#### WORK TASK
Pick out every line in the items below that contains the word "ratio" and copy each one in full.

* * *

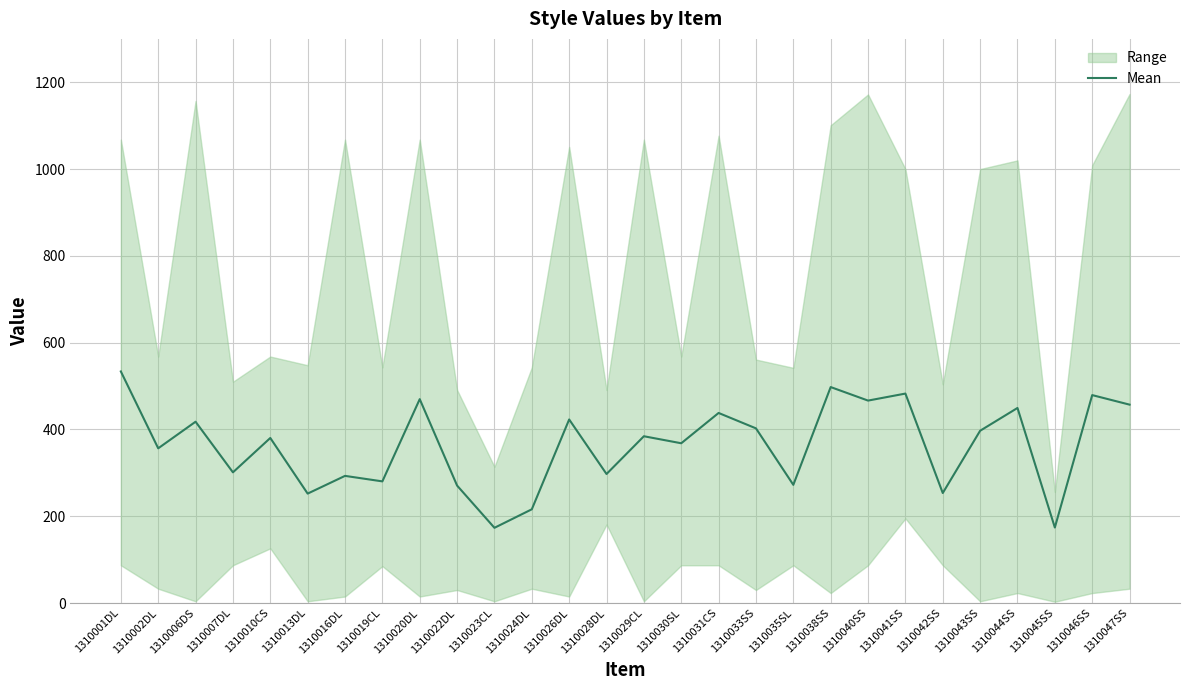

Where does the data first go above 384?

1310001DL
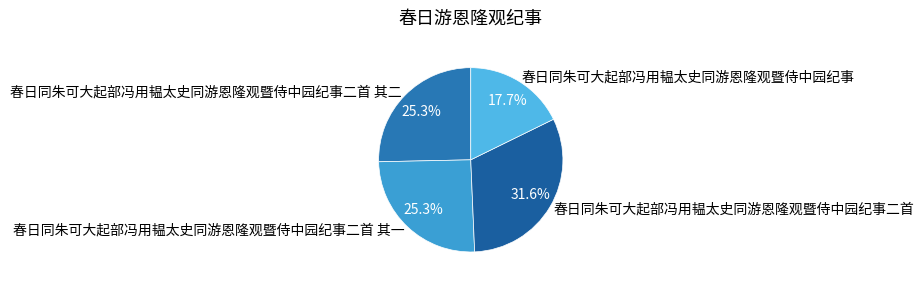

True or false: 春日同朱可大起部冯用韫太史同游恩隆观暨侍中园纪事 accounts for 18% of the total.

True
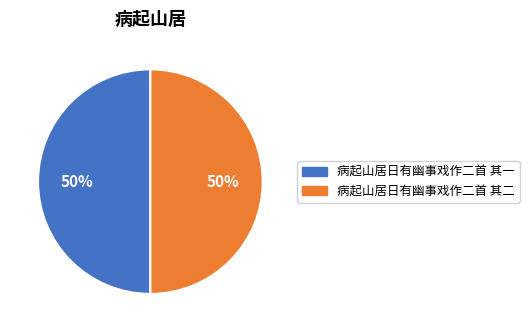

What is the ratio of the value at 病起山居日有幽事戏作二首 其二 to the value at 病起山居日有幽事戏作二首 其一?

1.0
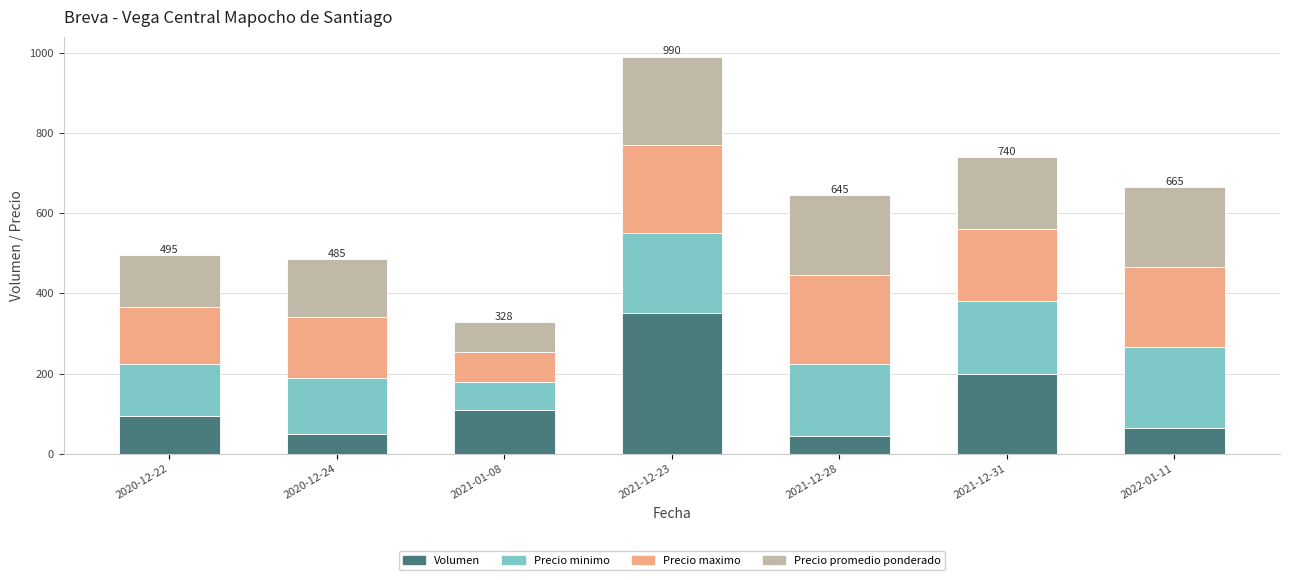

Are the bars grouped side by side (vs. stacked)?

No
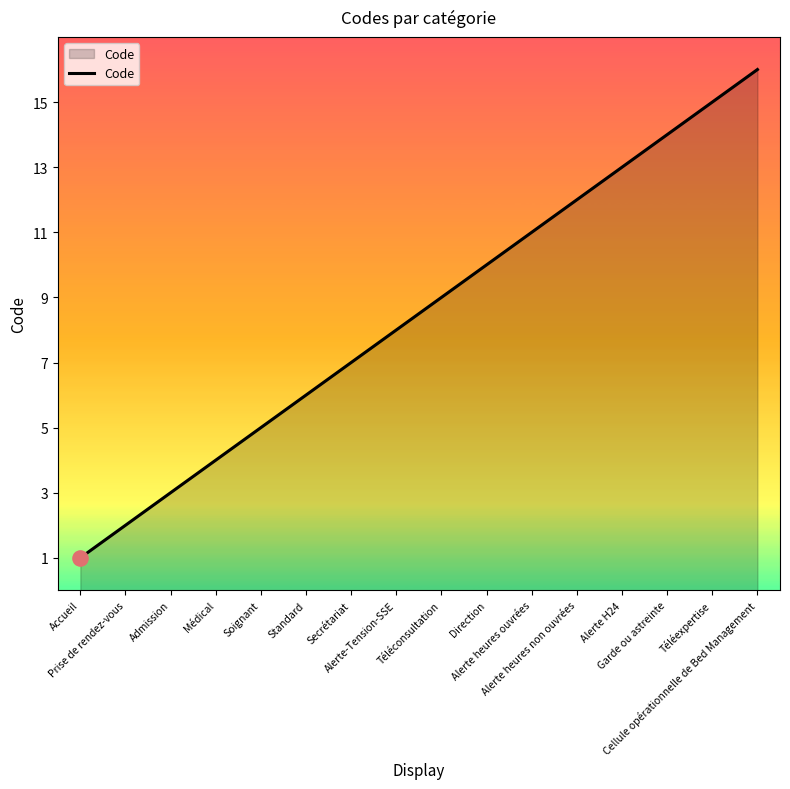

What is the ratio of the value at Accueil to the value at Alerte heures non ouvrées?

0.1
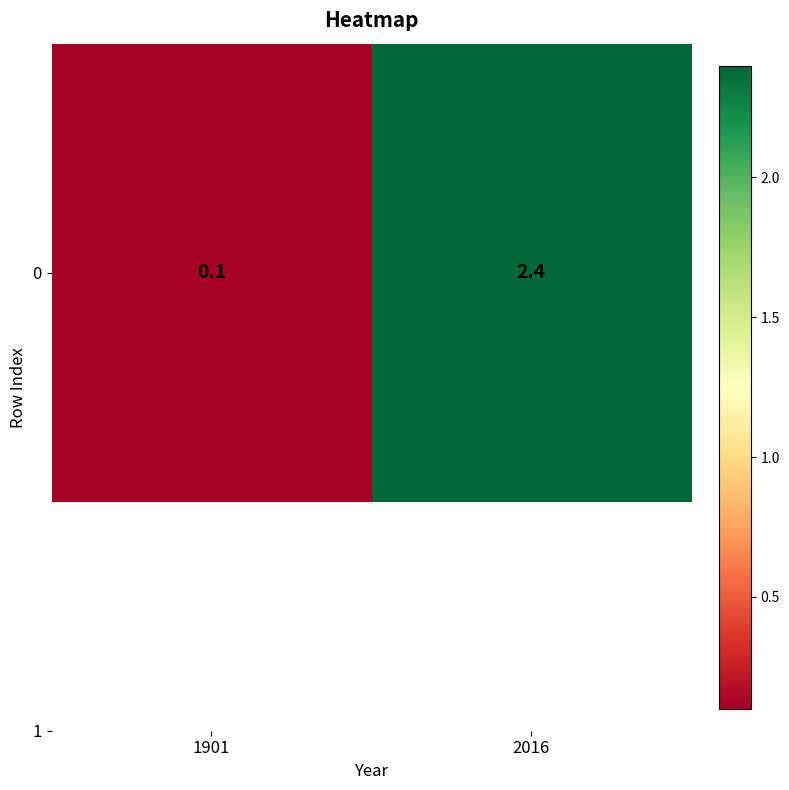

Where does the data first go above 2?

2016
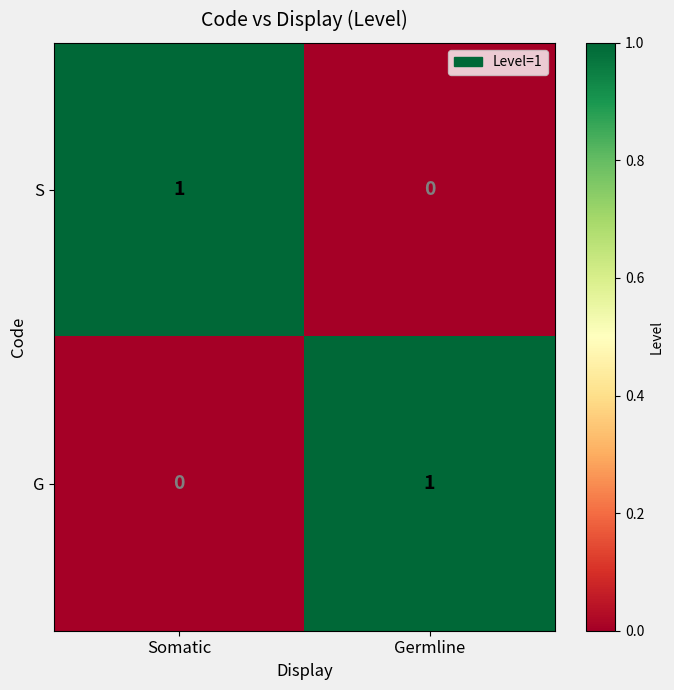

Reading left to right, what are all the values shown in this chart?

S: 1	0
G: 0	1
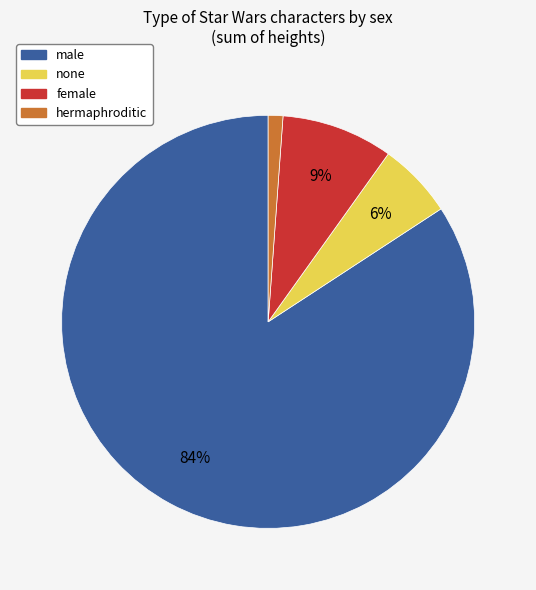

Is there any slice that represents more than half of the pie?

Yes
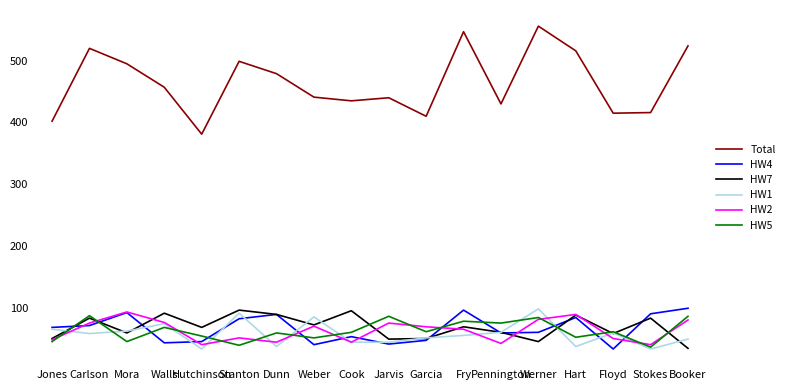

Which category has the lowest value in the HW7 series?

Booker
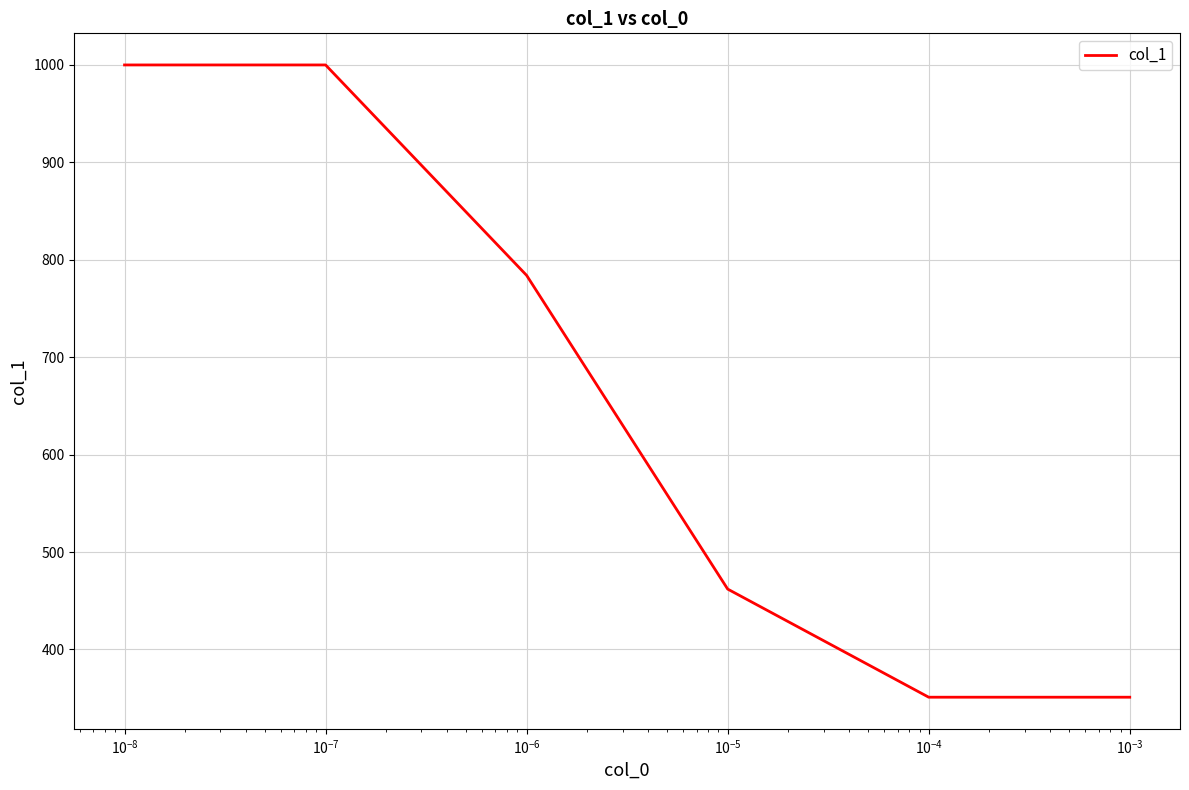

What is the maximum value shown in the chart?

1000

* * *

#### EXERCISE RESULT
What is the ratio of the value at 病起山居日有幽事戏作二首 其二 to the value at 病起山居日有幽事戏作二首 其一?
What is the ratio of the value at Accueil to the value at Alerte heures non ouvrées?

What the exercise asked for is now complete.